Если взглянуть на нее изнутри, эта личность подчиняется только логике собственного дискурсивного просвета - того самого просвета, которым она однажды овладела, и который сделала своей сущностью, своим скелетом. А если взглянуть на нее извне, как она строит свои отношения с внешним миром, ее действиями управляет стратегия радикального развоплощения, бесконечная и непредсказуемая для других череда перемены масок и образов, организованная именно так, чтобы максимально упростить для личности следование ее собственной суверенной логике.
 
 

2. Стратегия тотального развоплощения

В эпоху спектакля маски занимают место людей, симулякры вытесняют реальность, а между подлинным и имитацией уже нельзя провести четкую грань. То, что раньше задавало структуру реальности, сегодня задает лишь структуру представления. То, что раньше выглядело как достойный человеческий удел, сегодня - лишь второсортная маска. И наоборот, любое по-настоящему личное действие сегодня будет выглядеть как актерская игра, оно неизбежно будет разорвано между несколькими привычными ролями. Проекцией подлинной личности в концептуальном пространстве спектакля будет система противоречивых масок.

Главная опасность - срастись с одной из масок, отождествить себя с ней. Поступки индивида волей-неволей попадают в рамки одной из уже существующих масок и ролей, и какое-то время ему выгодно пользоваться этим совпадением. Но маска имеет собственную логику и эта логика стремится подчинить себе человека. Воспользовавшись маской как инструментом, чтобы воплотить какие-то аспекты собственной логики поступков, он рискует подпасть под логику маски, стать рабом маски. Маской до него пользовалось множество других людей, они наделили ее множеством смыслов и значений. Маска намертво встроена в культурное пространство спектакля, вплетена в него тысячью нитей, наделена морем ассоциаций, большинство из которых индивиду чужды и никакого отношения к его собственной личности не имеют. Соблазняясь и дальше логикой маски, индивид привыкает скользить по давно проложенной колее, сживается с теми аспектами маски, которые ему изначально враждебны, и забывает о собственной логике поступков.

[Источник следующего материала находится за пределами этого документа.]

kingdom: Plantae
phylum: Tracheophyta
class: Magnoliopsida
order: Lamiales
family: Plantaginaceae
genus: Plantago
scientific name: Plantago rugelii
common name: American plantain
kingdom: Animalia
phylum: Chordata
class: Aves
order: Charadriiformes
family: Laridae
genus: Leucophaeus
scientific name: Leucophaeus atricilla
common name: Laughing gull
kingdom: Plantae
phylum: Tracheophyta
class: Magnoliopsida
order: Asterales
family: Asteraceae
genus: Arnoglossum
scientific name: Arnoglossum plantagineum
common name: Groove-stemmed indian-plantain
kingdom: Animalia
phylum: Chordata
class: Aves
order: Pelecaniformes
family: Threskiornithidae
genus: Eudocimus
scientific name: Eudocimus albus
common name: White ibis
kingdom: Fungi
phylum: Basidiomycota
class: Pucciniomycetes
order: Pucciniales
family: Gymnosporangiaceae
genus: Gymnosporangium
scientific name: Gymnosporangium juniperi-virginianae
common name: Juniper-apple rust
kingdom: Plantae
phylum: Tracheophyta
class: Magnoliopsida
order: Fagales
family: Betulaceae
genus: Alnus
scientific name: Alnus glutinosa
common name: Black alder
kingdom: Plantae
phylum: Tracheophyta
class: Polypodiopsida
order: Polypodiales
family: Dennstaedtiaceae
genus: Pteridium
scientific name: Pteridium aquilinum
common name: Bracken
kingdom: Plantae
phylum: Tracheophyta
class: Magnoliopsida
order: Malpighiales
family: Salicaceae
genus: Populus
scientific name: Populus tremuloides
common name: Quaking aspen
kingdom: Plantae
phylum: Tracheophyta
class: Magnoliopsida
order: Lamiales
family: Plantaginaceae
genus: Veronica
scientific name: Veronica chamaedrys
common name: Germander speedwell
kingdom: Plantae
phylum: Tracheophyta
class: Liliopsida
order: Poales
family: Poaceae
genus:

Так поступает большинство.

Все глубже погружаясь в несвободу спектакля, человек привыкает считать себя свободным, потому что забывает, что такое свобода, и отождествляет себя с тем, что несвободно по своей природе. Именно поэтому так важна стратегия поступка, которая не дает спектаклю усыпить и смять индивида. Главное в этой стратегии - противостояние маскам, борьба с логикой масок, которая подчиняет себе человека. Все остальное - уже детали.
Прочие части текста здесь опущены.